At a time when our homes are serving as our offices, gyms, and places of rest, creating boundaries can be very difficult. Various aspects of our lives have become intertwined and muddied. On our Optimist Daily Update, our team leaders Kristy Jansen and Summers McKay often discuss the difficulties of drawing the line between work, play, and rest in our daily pandemic lives. If you’re having a hard time compartmentalizing the previously separate parts of your schedule and carving out some “me time,” try these strategies for getting your daily schedule back in balance.

First, speak kindly to yourself. The current crisis is putting additional stress on all of us, but most often the person we put the most pressure on is ourselves. Remember to cut yourself some slack if you’re not as productive or upbeat as you usually are.

Next, create structure and stick to it. In our current situation, days and even weeks are blending together. Creating structure and adhering to it will help you stay on track with your goals. It’s okay to sleep in every once and a while but try to set aside designated work hours, create a specific physical workspace in your apartment, and maintain a steady sleep routine.

It’s also important to remember to schedule a time for leisure. If we don’t plan to relax, most of us forget to. Carve out time to do something that is purely enjoyable. Whether it’s watching TV, reading a book, or playing a board game with a family member, set aside a chunk of time and commit to using it to unwind.

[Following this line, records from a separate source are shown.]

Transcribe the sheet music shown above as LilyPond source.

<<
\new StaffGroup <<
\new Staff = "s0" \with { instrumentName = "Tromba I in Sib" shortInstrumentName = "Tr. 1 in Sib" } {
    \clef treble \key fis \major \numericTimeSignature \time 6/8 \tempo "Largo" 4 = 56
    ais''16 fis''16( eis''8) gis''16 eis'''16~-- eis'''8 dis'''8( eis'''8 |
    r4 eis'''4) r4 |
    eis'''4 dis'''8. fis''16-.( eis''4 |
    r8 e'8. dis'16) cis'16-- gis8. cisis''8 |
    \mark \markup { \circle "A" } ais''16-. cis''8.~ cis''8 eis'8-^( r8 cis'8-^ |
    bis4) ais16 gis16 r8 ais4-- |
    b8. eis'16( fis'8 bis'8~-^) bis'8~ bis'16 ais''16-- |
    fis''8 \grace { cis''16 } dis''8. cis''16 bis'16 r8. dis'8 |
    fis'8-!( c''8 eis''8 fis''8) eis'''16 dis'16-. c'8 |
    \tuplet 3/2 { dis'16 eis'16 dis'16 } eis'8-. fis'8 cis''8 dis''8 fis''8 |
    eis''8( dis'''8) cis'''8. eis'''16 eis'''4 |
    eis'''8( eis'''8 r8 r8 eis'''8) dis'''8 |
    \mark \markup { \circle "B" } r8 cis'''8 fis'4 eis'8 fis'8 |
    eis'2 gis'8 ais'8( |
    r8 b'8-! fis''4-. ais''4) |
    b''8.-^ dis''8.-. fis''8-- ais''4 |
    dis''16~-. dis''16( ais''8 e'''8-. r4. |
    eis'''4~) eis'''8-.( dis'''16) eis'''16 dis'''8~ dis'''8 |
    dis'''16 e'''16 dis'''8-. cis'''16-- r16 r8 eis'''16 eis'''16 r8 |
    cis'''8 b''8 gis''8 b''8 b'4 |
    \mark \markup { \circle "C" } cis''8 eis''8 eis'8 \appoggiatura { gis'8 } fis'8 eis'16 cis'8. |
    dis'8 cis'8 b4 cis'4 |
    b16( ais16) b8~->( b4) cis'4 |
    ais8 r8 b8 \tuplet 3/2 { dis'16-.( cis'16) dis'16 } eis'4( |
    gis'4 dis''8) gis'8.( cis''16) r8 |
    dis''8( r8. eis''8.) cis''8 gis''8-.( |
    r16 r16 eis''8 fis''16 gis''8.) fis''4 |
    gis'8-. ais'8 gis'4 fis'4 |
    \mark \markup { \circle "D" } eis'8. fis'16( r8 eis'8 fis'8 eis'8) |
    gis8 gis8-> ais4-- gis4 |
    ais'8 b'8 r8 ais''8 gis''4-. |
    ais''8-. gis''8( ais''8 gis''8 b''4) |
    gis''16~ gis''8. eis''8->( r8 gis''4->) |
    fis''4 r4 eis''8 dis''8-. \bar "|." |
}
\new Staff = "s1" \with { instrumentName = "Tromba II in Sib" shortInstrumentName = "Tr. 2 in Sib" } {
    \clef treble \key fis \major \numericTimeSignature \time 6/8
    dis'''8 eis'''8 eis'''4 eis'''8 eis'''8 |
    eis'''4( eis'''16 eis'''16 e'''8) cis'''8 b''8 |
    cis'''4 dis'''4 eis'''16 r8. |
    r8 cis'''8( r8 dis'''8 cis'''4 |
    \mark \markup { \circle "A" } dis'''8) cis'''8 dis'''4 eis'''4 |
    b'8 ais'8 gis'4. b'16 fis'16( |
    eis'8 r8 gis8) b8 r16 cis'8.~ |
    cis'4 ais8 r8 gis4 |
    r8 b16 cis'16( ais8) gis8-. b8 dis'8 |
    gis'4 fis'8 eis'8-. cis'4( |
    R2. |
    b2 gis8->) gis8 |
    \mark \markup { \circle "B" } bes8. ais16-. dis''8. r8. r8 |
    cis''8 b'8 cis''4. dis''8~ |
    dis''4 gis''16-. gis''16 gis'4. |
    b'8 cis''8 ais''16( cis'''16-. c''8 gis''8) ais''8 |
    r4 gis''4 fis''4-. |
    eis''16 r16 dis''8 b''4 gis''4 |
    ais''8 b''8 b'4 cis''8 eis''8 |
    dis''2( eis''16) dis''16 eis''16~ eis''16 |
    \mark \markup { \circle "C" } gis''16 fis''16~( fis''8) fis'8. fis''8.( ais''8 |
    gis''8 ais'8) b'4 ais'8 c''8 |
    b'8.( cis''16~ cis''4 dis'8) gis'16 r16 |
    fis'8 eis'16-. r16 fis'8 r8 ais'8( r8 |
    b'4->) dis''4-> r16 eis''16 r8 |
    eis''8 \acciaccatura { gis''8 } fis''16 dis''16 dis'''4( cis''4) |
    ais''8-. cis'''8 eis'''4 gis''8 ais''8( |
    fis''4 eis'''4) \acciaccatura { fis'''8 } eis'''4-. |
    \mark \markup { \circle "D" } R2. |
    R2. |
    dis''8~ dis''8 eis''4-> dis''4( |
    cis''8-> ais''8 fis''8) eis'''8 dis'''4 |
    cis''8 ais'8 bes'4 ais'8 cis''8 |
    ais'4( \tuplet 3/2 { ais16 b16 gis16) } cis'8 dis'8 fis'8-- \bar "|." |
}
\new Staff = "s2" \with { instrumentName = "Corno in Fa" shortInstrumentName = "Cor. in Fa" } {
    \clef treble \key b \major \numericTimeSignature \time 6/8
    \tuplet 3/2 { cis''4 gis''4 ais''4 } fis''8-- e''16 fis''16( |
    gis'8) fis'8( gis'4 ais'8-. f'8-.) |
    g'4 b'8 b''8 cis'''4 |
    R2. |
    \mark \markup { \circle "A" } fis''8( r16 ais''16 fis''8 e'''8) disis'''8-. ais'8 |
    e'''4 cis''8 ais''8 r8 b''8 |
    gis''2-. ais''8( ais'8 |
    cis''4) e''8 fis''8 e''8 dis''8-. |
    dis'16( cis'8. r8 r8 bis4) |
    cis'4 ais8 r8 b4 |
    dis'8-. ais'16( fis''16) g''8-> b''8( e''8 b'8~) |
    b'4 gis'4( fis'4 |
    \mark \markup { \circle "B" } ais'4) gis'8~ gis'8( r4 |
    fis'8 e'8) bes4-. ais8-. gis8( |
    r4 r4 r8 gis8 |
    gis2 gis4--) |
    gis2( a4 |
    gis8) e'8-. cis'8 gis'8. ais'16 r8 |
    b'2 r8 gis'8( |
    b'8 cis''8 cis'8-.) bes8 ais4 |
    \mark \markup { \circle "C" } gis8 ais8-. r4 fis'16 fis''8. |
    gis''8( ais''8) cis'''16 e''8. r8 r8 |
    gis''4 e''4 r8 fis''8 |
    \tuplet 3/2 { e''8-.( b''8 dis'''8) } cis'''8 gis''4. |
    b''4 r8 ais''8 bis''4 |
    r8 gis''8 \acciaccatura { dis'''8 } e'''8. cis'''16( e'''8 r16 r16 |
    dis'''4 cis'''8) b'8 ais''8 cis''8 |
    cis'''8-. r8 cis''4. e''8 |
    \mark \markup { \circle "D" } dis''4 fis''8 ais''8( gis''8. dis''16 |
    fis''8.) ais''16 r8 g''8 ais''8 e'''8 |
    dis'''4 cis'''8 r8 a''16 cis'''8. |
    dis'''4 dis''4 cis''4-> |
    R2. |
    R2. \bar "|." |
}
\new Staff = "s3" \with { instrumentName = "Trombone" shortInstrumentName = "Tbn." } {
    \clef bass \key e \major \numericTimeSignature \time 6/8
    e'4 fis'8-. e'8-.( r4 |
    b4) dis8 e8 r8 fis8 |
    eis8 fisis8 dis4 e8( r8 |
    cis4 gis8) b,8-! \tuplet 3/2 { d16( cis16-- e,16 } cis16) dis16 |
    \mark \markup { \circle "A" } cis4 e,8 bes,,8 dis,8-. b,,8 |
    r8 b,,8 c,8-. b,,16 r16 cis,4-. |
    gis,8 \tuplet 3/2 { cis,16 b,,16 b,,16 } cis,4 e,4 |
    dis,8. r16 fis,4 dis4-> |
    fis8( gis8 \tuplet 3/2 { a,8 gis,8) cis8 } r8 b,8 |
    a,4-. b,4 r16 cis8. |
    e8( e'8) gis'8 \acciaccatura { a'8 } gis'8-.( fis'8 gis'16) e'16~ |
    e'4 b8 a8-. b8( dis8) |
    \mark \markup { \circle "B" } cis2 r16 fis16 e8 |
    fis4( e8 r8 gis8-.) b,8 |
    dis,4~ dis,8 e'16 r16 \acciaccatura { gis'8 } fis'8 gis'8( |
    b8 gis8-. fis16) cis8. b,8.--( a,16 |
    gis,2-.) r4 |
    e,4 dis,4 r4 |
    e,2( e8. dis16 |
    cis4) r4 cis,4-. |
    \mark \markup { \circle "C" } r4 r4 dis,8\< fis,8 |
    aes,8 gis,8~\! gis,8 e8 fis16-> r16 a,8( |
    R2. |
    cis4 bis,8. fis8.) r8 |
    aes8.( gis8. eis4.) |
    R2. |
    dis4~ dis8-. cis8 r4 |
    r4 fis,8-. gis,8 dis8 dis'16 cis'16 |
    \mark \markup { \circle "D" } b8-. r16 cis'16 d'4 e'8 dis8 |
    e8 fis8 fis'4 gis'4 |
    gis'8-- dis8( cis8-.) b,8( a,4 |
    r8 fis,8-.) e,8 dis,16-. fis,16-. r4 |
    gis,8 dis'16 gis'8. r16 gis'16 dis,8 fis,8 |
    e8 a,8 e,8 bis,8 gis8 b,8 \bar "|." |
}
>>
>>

Physical representations of boundaries can also be beneficial in reinforcing emotional and mental boundaries. This can be more than just having a designated workspace in your home. Maybe it’s playing your favorite music at the end of each workday to signal it’s time to let loose or starting each morning with a walk to clear your mind before the long day ahead.

In addition to going offline once you’re done with work for the day, consider also cutting down on your personal social media consumption. Engaging with others virtually can be a welcome distraction, but it can also exacerbate anxieties and feelings of inferiority. Try investing your time in a video chat or virtual trivia night to connect instead of browsing Twitter.

Lastly, communicate your boundaries. Discussing our commitments with others not only makes us more likely to follow through with them, but it can also help those around you act in accordance with your values. If your colleagues are routinely scheduling meetings late in the evening, discuss timing that works for both of you and still allows you to share dinner with your family. If your partner understands you are limiting media consumption at night, they will be more cautious about putting on the news or sending you distracting notifications.

It can feel like COVID-19 has thrown our daily lives upside down. When you’re not commuting, it’s tempting to tack on an extra hour of work each day or forget to prioritize exercise when kids at home need constant attention. Use these strategies to narrow down what you truly want to make time for and create distinctive lines between your personal and professional commitments as well as communal and individual activities.